Esta semana he terminado un diplomado que dictaba sobre servicio al cliente. El tema con el que terminé el diplomado (aunque los asistentes sabrán que hablé de él todo el tiempo) era comunicación. El tema me apasiona por lo complicado, por la forma en que interpretamos, en que cada vez nos volvemos más sordos y más ciegos. A la manera de Saramago: "Ciegos que, viendo, no ven..." Me apasiona la forma que tenemos de decidir sin preguntar, sin averiguar qué pensará el otro de lo que dice, o que dirá, o por qué dice lo que dice. Simplemente nos limitamos a juzgar...
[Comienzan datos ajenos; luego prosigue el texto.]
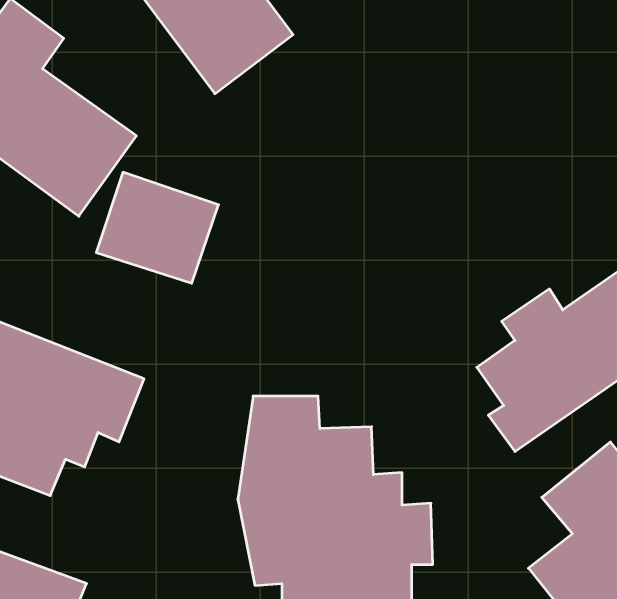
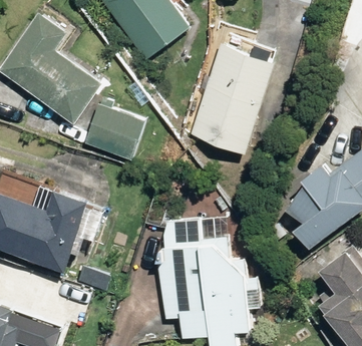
building: none -> [189,19,280,155]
Especialmente me resulta apasionante el estudio sobre aquellos lenguajes no verbales que forman parte de (que son) el mensaje. He hablado, por supuesto, de los planteamientos de
Edwart T. Hall en cuanto a la distancia interpersonal. Apasionante discusión. He hablado (y quisiera creer que he comunicado) sobre los planteamientos que resume Flora Davis en la comunicación no verbal, sobre quienes dicen que el tono de la voz que es más importante que lo que dice la palabra. Quisiera, porque me pide el alma a gritos, hablar de aquello que las personas con quienes hablo no quieren preguntar, pero no lo haré, porque existe un tema del que no hablé en el diplomado que dicté...
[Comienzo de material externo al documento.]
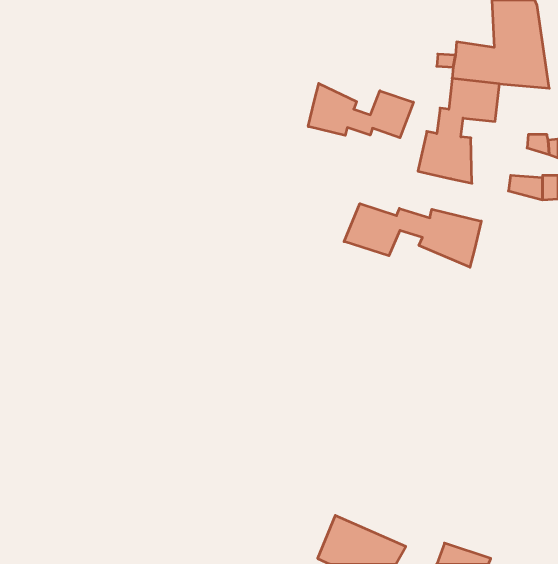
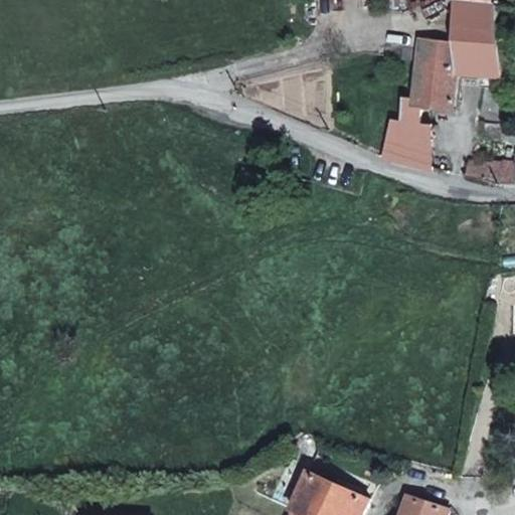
building: [308,83,413,138] -> none
building: [344,204,481,267] -> none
No hablé del “hambre de piel” que vivimos. No hablé del tacto y de la necesidad desesperada que sentimos por tocar, aunque la cultura se oponga a afirmar que tenemos piel. Así pues, para no quedar pendiente del tacto uso estas soledades para decir. Y comienzo con una frase que no es propia y que me parece tan hermosa como dolorosa (¿Quién dijo que no puede doler la hermosura?). Dice:
“La impersonalidad de la vida en nuestro mundo moderno se ha vuelto tan acusada que hemos producido, en efecto, una nueva raza de Intocables. Nos hemos vuelto extraños unos para con otros, no sólo evitando sino defendiéndonos activamente de todas las formas de contacto físico “innecesario”.” MONTAGU, A., MATSON, F.: El contacto humano.
Me ha generado dolor hablar de aquellos intocables que ahora deambulan por las calles en las noches. De tantos y tantos que no quieren tocar ni que los toquen, y de aquellos que siempre lo queremos pero que nuestra cultura nos lo impide, de aquellos que tememos a la piel que cuando tocan se enciende y arde, a la que refresca.
Y me ha generado placer encontrar o simplemente pensar en el origami como arte del tacto. He dicho desde hace mucho tiempo palabras robadas de Yoshizawa “el papel es otra piel”. Digo también que perderse en la piel de una mujer es la mejor comparación con el acto de acariciar una hoja. Arte de amantes es el plegar, arte de caricias. Me pregunto también si resultará entonces que para ser buen plegador habrá que ser buen amante. Si para ser buen artista habrá que saber de piel. Caballero amó la piel de cientos de hombres para que sus dibujos fueran lo que son. Modigliani amó la piel de cien mujeres y Picasso la de mil, Rodìn amó la piel de sus amantes tanto como para lograr llegar a su beso.
Observamos en los origamistas ese hambre de piel que se evidencia en sus manos al rozarse, o en ese deseo que tienen de tocar, de permitir que las cosas entren por la piel. De hecho, comparto y creo en ese principio fundamental de que las cosas entran por la piel y no solo por los ojos.
Vivimos la pasión de tocar, de acariciar, de sentir. Ojalá pudieramos simplemente reconocerlo y aceptarlo. Ojalá, después de aceptarlo, pudieramos dedicarnos a aquello que nos pide el alma a gritos: tocar.
Un abrazo (y una caricia) a todos los que lean.